10 perspectives on AI featured

Datum
3 Februar 2023

KI hat sich in rasantem Tempo entwickelt

Von DALL-E bis ChatGPT haben Sie sicherlich schon viel über das Potenzial von KI gehört – genau wie über die Vorbehalte, die damit einhergehen. 

Die Einflüsse von KI auf die digitale Welt sind facettenreich. KI bietet nicht nur verblüffende Möglichkeiten, sondern birgt auch einige mögliche Risiken. 

Mit 4’000 digitalen Expert:innen unter dem Dach von DEPT® haben wir nicht zwangsläufig eine einheitliche Meinung zu diesem komplexen und bahnbrechenden Thema. Tatsächlich gibt es je nach Fachgebiet unterschiedliche Haltungen. 

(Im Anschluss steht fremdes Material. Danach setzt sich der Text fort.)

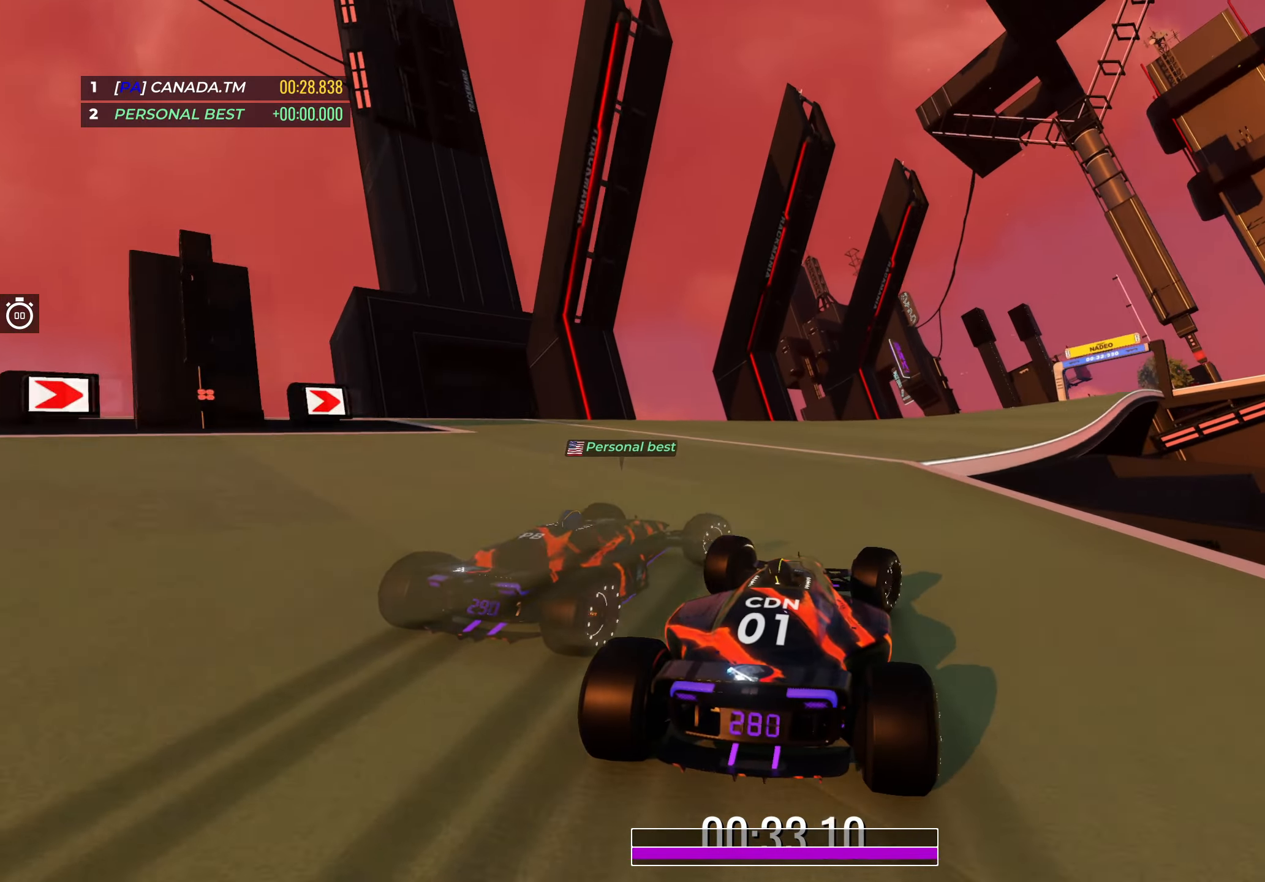
{"keys": ["right", "up"], "events": [[150, "right", "up"], [250, "right", "down"], [400, "right", "up"], [467, "right", "down"]]}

Dieselben Diskussionen und Debatten finden unter Umständen auch innerhalb Ihres Unternehmens statt.

Da KI verschiedene Bereiche auf unterschiedliche Weise berührt, haben wir hier vielfältige Standpunkte zusammengestellt. Sie zeigen, welche Chancen sich im operativen Geschäft, im Marketing, Engineering, im Design und in vielen anderen Bereichen ankündigen.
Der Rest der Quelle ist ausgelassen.